Thursday 19 June 2014

Lake Tahoe: hike to High Camp

My friend Natalie talks about 'falling into your legs', when walking feels like flow in the body and it becomes effortless.

It is a joy to me when I feel this sense of falling into my legs when I am on a path.

It was not to be today though.

I felt like I was fighting my way up the Thunder Mountain Trail to High Camp here in Squaw Valley, my new hikers making my feet talk to me, my body achy, short of breathe at this altitude, the loose scree path making it hard to settle into a rhythm, the scenery scrappy, the 'no see ums' are biting, my heart not into a steep climb…

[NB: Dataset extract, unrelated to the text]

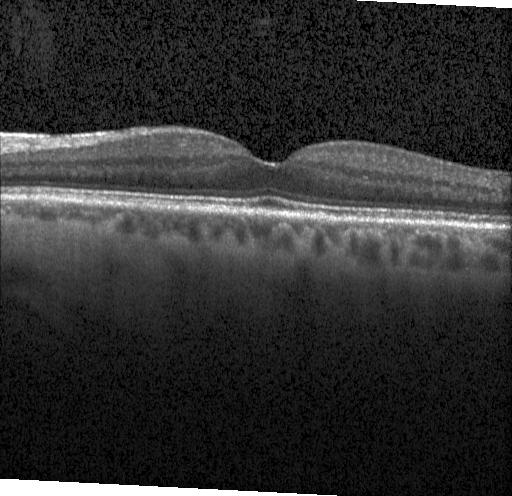 OCT line scan · horizontal scan through the fovea · Heidelberg Spectralis OCT system.
Dx: no choroidal neovascularization, no diabetic macular edema, and no drusen.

But, the wildflowers are in bloom, always a pleasure to see.
And the waterfalls are still flowing from the snow melt. 


Even better, a return trip on the tram from High Camp!

Back at the timeshare, I swam, used the spa and sauna and put the walk behind me. 





Above the treeline, tough walking.









Mark Twain again:
'and at last the Lake burst upon us -- a noble sheet of blue water lifted six thousand three hundred feet above the level of the sea, and walled in by a rim of snow-clad mountain peaks that towered aloft full three thousand feet higher still! It was a vast oval, and one would have to use up eighty or a hundred good miles in traveling around it. As it lay there with the shadows of the mountains brilliantly photographed upon its still surface I thought it must surely be the fairest picture the whole earth affords.'


View of Lake Tahoe and the Sierra's from High Camp

Top of the world at High Camp, 



Lake Tahoe: Lake Tahoe Dam

The vastness of Lake Tahoe and its beautiful deep, clear blue water make it a very lovely place to be.

We popped into Tahoe City to provision and walked some of the Lakeside Trail and saw some of the different aspects to the lake.


To quote Mark Twain:
 “The water is clearer than the air, and the air is the air that angels breathe.” 


Lake Tahoe beach.
The only outlet from the lake is the Truckee River and the 1909 dam on the Truckee is a gem. It still has a gatekeeper managing the flow of the top 6 feet of Lake Tahoe for downstream use. With the drought here in California the flow is at rim, so just the natural overflow.